In practice, the two overlap for a seamless stream of torque, of which a fat 332lb ft gush is available between 1400 and 3600rpm.
But before we tell you how fast that makes a Vectra go, here’s the reason for those twin KKK turbos. A single blower can yield the same peak power of 212bhp but leaves a large hole in the lower end of the torque curve, precisely where the engine operates most often.
Modern turbodiesels, including Vauxhall’s current 150bhp 1.9 CDTi Ecotec, run with a blower sized for compromise between strong mid-range urge – this same motor musters 232lb ft of torque – and ultimate power. Run large and small in tandem and you’ll have the best of both worlds, and still return 47.0mpg on the combined cycle, an amazingly small drop from the 150bhp motor’s 47.9mpg.
And you certainly get some thrust. Vauxhall claims 6.0 seconds to 60mph, while top speed is reined in to 155mph. Remember, we’re talking about a diesel here. Vauxhall showed this car as a concept, painted a vivid blue, at the Birmingham motor show, and we got to try it, admittedly in far-from-finished form, on an airstrip near Frankfurt.
The trouble with wide open spaces like this is that they don’t really provide an accurate sense of speed and acceleration – or don’t until you reach a bend suddenly enough to provoke the Vectra’s understeer-countering ESP.
That was enough to remind us that while the Vectra is rather good at taking corners at considerable speeds, the slightly numb steering of this unfinished car make this an activity that you won’t be pursuing for the hell of it. But the finished article, out early in 2006, will be badged VXR, which will signal the ministrations of Lotus. So there’s a fair chance that this Vectra might be an entertainer.
It will also be more powerful than this car, which was running with 292lb ft of torque rather than 332lb ft to preserve its gearbox – the production version gets a tougher transmission.
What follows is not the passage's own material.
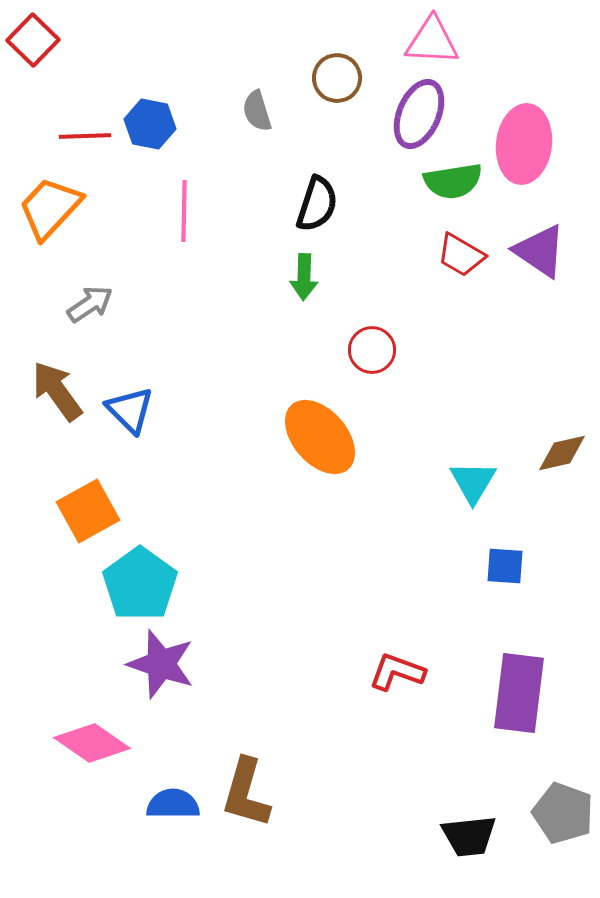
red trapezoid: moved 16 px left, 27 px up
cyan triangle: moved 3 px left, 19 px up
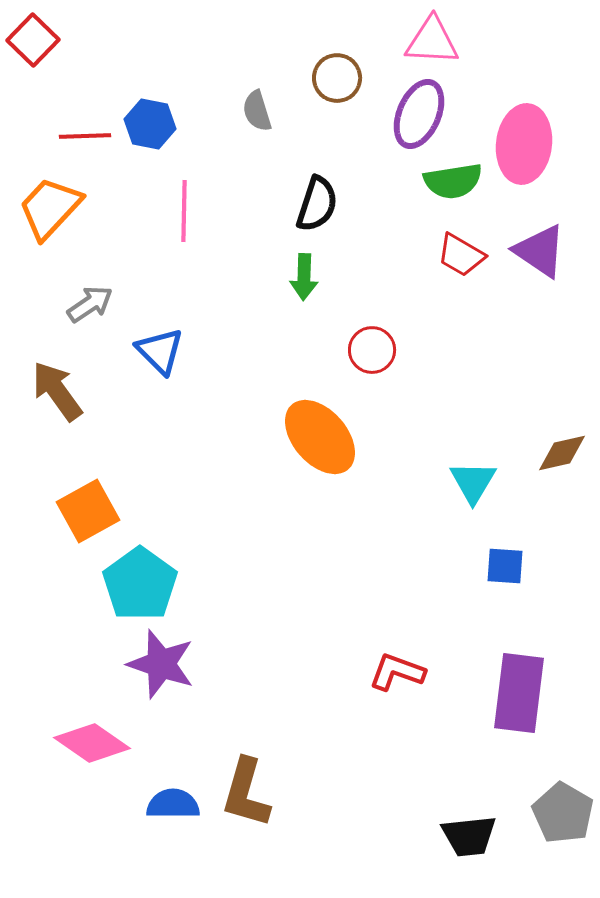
blue triangle: moved 30 px right, 59 px up
gray pentagon: rotated 10 degrees clockwise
It will also get a smaller low-rev turbo to sharpen low-rev throttle response, as there was some lag despite the elaborate set-up, and the strategy for blending the efforts of the blowers will be refined, too, the need for which I discovered by opening the glovebox.
Lurking inside was a boost gauge, and while it was a challenge to stare at that, steer the car, deploy full throttle and not crash, I can report that there is indeed a brief dip in pressure part way through the rev range, though it wasn’t very noticeable on the road.
So there’s more development to come, but it’s hard to see how the finished package can fail to impress in terms of performance and economy. With the right kind of fettling under the arches, the diesel Vectra VXR could turn out to be as startling as the blue interior of the concept. And all for around £22,000.